__Saved data entries__:

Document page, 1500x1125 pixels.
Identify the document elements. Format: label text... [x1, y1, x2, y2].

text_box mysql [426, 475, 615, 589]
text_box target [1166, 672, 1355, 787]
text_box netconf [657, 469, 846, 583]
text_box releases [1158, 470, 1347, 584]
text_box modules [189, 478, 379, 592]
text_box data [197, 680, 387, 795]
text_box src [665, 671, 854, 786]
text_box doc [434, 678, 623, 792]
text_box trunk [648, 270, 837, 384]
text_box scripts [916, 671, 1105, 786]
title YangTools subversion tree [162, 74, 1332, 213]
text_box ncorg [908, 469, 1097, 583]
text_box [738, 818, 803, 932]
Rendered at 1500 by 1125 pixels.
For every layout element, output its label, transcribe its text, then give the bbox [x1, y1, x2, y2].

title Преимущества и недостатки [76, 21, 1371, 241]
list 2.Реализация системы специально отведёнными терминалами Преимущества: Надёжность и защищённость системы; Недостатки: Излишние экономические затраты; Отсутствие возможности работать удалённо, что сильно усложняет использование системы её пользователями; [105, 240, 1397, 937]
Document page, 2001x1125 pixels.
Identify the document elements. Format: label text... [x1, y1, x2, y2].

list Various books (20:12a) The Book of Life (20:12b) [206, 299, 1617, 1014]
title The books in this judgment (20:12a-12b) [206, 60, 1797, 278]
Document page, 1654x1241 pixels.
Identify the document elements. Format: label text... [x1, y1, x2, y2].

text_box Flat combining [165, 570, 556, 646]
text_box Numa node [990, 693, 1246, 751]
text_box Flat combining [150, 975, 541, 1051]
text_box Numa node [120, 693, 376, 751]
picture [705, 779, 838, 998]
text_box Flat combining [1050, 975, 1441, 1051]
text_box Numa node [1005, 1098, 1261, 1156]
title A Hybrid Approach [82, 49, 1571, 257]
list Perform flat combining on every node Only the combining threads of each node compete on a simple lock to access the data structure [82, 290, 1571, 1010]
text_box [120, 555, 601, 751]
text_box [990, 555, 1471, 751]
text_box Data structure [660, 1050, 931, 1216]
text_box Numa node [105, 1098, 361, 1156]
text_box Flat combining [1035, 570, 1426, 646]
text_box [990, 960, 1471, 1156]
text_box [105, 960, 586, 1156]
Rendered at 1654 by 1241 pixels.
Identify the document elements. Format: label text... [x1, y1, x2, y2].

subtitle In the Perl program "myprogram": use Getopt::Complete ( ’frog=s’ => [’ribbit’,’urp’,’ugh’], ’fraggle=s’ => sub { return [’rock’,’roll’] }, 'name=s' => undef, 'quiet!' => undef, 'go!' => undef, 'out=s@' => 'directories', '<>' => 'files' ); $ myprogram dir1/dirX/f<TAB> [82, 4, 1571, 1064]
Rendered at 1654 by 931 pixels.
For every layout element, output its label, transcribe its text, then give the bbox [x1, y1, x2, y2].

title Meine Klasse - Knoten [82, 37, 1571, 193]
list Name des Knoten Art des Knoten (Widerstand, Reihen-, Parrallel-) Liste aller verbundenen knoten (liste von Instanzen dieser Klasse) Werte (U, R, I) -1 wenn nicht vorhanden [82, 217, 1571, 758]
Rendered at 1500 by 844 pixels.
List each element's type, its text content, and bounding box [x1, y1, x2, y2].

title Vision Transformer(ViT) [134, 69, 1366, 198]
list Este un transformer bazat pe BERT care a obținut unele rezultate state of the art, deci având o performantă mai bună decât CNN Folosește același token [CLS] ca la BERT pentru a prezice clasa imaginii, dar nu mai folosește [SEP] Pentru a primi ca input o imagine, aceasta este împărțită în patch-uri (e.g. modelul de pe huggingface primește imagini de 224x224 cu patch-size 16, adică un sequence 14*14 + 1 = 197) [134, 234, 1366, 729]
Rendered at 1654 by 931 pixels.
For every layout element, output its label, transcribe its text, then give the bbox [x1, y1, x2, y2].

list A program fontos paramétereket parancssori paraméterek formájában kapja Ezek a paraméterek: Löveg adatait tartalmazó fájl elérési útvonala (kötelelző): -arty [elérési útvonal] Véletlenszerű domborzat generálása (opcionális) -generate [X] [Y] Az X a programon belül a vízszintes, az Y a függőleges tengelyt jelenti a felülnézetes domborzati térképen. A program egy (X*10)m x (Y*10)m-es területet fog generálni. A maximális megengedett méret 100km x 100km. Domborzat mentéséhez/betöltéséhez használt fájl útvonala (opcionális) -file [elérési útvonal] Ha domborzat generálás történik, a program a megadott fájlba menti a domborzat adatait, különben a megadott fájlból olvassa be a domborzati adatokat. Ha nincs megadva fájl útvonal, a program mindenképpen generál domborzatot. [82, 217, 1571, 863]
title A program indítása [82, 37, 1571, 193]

__Written instruction__: Print everything in the records from the line containing "Rendered at 1500 by 1125 pixels." down to the line containing "title Преимущества и", both lines included, copying each line without any change.

__Finished task__:
Rendered at 1500 by 1125 pixels.
For every layout element, output its label, transcribe its text, then give the bbox [x1, y1, x2, y2].

title Преимущества и недостатки [76, 21, 1371, 241]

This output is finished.